List each line of the data in which the string "figure" appears.
—————
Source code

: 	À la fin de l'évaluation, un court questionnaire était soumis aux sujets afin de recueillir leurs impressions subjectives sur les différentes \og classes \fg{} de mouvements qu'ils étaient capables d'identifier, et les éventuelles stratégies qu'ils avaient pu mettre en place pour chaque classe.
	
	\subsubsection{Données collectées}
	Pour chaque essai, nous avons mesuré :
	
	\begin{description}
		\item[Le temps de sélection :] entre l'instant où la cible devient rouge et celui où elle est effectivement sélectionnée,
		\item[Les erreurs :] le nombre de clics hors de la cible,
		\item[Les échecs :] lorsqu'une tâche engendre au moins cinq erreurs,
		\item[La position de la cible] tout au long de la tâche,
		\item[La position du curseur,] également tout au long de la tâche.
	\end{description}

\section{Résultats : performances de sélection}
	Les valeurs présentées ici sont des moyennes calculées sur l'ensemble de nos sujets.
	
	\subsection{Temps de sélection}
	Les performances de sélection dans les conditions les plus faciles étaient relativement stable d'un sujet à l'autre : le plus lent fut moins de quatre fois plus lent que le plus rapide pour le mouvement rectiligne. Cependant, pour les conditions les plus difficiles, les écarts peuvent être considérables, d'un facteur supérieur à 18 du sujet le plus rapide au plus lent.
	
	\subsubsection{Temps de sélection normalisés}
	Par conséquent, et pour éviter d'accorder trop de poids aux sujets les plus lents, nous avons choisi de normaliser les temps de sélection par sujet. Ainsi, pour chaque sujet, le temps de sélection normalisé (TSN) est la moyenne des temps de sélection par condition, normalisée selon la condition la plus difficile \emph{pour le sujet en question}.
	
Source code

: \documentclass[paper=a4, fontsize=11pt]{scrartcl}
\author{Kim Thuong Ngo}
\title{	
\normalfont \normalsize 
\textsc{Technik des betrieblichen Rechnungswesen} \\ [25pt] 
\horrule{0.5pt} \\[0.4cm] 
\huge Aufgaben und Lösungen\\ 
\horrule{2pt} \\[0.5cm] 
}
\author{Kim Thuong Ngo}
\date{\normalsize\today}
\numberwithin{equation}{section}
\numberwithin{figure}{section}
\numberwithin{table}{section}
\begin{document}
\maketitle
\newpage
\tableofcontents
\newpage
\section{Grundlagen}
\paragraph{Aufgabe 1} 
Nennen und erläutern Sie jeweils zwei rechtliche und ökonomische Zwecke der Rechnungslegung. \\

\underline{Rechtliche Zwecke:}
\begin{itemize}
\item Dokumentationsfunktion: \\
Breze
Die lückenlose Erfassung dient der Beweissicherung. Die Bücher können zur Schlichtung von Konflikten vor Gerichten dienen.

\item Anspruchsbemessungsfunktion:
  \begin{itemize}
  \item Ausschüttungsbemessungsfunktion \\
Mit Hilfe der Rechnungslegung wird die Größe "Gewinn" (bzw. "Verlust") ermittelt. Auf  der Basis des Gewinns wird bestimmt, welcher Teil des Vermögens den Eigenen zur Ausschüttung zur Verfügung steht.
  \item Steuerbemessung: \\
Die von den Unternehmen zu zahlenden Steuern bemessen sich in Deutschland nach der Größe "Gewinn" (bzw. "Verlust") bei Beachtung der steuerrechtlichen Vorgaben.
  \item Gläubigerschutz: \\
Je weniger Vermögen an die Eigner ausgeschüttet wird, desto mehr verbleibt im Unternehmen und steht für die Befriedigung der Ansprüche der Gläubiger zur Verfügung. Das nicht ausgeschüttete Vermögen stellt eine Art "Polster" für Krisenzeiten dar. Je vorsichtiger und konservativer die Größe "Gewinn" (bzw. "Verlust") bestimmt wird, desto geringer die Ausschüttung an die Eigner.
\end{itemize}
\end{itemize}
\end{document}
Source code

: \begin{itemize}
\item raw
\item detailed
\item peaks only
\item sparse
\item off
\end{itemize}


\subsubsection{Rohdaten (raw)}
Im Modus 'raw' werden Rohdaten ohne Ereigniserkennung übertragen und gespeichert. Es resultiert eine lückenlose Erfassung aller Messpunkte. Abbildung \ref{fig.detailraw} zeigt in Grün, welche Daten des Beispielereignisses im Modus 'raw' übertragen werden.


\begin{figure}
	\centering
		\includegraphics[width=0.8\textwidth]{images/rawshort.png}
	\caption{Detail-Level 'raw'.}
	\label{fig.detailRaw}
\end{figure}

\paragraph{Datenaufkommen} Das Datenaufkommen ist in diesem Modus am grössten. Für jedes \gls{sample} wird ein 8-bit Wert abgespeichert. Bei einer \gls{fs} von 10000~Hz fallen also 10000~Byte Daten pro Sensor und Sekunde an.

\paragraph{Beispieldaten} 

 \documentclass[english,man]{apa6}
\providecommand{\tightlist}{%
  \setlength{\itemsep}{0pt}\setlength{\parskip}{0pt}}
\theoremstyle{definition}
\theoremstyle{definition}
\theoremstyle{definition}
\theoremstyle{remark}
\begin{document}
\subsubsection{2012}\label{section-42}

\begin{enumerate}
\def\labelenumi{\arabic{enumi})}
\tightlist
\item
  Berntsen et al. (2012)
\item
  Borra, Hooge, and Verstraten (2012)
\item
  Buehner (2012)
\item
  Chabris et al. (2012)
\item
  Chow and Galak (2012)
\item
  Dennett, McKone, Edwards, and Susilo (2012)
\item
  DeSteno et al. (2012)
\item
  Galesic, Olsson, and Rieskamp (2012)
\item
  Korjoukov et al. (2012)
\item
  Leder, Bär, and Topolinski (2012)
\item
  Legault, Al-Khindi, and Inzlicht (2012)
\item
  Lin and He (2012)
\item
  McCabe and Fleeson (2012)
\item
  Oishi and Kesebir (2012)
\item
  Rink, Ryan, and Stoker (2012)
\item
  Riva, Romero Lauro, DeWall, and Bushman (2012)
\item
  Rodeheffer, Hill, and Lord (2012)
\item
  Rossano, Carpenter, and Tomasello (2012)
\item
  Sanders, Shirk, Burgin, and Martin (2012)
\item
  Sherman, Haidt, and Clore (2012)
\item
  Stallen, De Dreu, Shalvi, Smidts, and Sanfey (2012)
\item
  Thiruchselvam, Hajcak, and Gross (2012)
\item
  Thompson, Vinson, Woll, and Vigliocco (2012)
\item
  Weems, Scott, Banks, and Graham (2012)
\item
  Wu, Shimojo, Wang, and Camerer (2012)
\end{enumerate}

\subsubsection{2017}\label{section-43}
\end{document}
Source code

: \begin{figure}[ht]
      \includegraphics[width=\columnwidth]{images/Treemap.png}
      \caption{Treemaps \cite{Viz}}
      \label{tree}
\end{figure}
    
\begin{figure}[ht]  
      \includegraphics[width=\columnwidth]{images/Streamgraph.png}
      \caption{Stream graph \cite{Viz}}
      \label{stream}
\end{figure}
—————
**Problem solution:**
\numberwithin{figure}{section}
\begin{figure}
\end{figure}
: \begin{figure}[ht]
\end{figure}
\begin{figure}[ht]  
\end{figure}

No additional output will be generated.